PROBLEM REQUIREMENTS. Which lines in the rows below contain the string "left"? Copy each of those lines in full.

"""

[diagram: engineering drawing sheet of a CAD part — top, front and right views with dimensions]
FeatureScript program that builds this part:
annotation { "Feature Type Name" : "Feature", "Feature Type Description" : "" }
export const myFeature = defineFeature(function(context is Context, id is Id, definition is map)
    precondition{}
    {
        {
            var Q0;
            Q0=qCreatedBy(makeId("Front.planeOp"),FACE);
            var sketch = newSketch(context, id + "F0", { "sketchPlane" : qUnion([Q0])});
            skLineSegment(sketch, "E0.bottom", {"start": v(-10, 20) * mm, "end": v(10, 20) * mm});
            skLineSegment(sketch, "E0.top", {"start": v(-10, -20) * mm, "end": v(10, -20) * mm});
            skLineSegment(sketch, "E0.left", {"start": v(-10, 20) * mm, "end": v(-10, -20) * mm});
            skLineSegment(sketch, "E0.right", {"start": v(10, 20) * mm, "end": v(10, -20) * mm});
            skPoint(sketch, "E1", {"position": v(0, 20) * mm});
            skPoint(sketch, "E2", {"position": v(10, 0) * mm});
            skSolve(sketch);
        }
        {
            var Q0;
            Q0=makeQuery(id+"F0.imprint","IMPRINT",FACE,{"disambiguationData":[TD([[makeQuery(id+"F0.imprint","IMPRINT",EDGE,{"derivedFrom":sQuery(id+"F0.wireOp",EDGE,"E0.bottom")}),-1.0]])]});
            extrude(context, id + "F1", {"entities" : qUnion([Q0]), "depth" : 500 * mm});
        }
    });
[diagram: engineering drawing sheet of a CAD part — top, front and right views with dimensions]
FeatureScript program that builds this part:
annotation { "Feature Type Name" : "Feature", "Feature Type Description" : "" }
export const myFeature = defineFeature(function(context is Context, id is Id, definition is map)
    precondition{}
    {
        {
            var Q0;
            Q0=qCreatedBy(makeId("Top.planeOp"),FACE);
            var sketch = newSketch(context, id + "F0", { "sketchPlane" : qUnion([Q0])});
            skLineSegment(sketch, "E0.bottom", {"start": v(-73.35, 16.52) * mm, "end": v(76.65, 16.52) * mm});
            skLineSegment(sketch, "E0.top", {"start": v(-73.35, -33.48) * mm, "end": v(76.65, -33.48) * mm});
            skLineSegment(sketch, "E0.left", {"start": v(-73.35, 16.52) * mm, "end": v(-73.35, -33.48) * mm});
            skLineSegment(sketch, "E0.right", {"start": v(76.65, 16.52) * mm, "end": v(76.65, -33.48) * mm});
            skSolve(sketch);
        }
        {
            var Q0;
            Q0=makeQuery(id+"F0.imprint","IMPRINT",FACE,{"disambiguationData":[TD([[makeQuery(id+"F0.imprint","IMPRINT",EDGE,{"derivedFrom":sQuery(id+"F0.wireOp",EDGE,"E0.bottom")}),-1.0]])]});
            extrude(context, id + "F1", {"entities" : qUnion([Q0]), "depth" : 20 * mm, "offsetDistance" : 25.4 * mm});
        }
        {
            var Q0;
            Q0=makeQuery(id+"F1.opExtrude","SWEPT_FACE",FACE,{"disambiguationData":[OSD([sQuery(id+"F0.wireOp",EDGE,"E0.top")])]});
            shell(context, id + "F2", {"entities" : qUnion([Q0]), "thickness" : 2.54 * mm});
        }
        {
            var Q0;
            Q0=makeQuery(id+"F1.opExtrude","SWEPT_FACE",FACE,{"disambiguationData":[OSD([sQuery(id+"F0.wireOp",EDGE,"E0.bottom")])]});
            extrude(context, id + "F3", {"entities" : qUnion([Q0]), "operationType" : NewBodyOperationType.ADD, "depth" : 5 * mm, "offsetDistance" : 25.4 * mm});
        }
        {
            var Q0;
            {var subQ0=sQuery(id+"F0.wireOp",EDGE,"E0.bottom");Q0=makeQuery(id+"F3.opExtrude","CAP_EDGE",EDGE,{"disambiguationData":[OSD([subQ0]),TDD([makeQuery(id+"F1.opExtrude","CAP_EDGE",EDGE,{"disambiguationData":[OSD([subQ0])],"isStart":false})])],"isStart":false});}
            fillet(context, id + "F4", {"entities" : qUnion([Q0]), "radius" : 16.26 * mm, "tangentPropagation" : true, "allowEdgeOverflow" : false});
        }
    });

"""

EXERCISE ANSWER.
            skLineSegment(sketch, "E0.left", {"start": v(-10, 20) * mm, "end": v(-10, -20) * mm});
            skLineSegment(sketch, "E0.left", {"start": v(-73.35, 16.52) * mm, "end": v(-73.35, -33.48) * mm});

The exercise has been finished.